That moment is worth examining, because it reveals something about how reliability work actually moves — or doesn't — through most technology organizations.

The on-call engineers usually have detailed, accurate knowledge of where the system is fragile. They know which failure modes the runbooks don't fully cover, which write patterns cause CPU plateaus the monitoring doesn't catch, which edge cases will eventually surface as customer escalations. That knowledge gets expressed in incident tickets and post-mortems. But post-mortems aren't backlog items. Incident tickets don't have product owners. So the knowledge exists, and planning doesn't find it, and the on-call rotation keeps absorbing the gap.

The Missing Input Channel

Most planning processes have well-worn channels for feature work. Product managers talk to customers, engineers write specs, roadmaps get built. Reliability requirements don't arrive through those channels. They arrive through pages and escalations and engineers quietly doing extra work to keep things stable — and by the time a reliability gap surfaces loudly enough to get roadmap attention, it's usually already cost something.

What's broken isn't the engineers, the post-mortem format, or the incident tooling. The input channel is missing. There's no regular path from "this failure mode keeps recurring" to "this is a Jira issue a product owner can review, refine, and prioritize."

Fixing that doesn't require a new process framework. It requires a decision that on-call observations are a legitimate source of product requirements, and then the lightweight infrastructure to act on it. In practice: a named owner who reviews on-call retros before each planning cycle and asks what failure modes the team is repeatedly absorbing that haven't been explicitly addressed. A reliability backlog alongside the feature backlog, populated with actual scoped issues — tasks, defects, whatever fits your taxonomy — not incident tickets dressed up as requirements, but work with an owner and a place in prioritization. And a shared norm that recurring pages on the same failure mode are a signal of unshipped work, not operational background noise.

- _GIVEN PROBLEM 1_:
In the data entries below, please swap every "Example" for "Sample" and leave everything else in them unchanged. Leave the pictures out of your answer.

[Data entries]

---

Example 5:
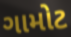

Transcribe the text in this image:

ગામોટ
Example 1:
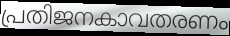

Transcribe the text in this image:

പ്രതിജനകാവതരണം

- _GIVEN PROBLEM 2_:
Carry on the piece about on-call knowledge and reliability planning from its final sentence.

- _TASK RESPONSE 1_:
---

Sample 5:

Transcribe the text in this image:

ગામોટ
Sample 1:

Transcribe the text in this image:

പ്രതിജനകാവതരണം

- _TASK RESPONSE 2_:
The specific format matters less than the commitment behind it. A Jira task that names the failure mode, scopes the fix, and defines what done looks like is worth more than a detailed post-mortem that nobody acts on.

What This Doesn't Fix

A formal input channel doesn't resolve the underlying prioritization tension. Reliability work still competes with feature work, resources are still finite, and there will be quarters where known failure modes stay in the backlog because other things got sequenced ahead of them. What changes is the nature of that tradeoff. Instead of reliability debt accumulating invisibly — absorbed by engineers, invisible to planning — it becomes a visible choice. You can look at the backlog and say: we know about this failure mode, we've scoped the fix, and we're explicitly choosing to sequence it after these other things. That's a real tradeoff made deliberately, and it's meaningfully different from discovering the failure mode at 2am after a customer escalation that didn't have to happen.

The on-call team already knows what needs to be built. The question is whether your planning process is designed to hear them.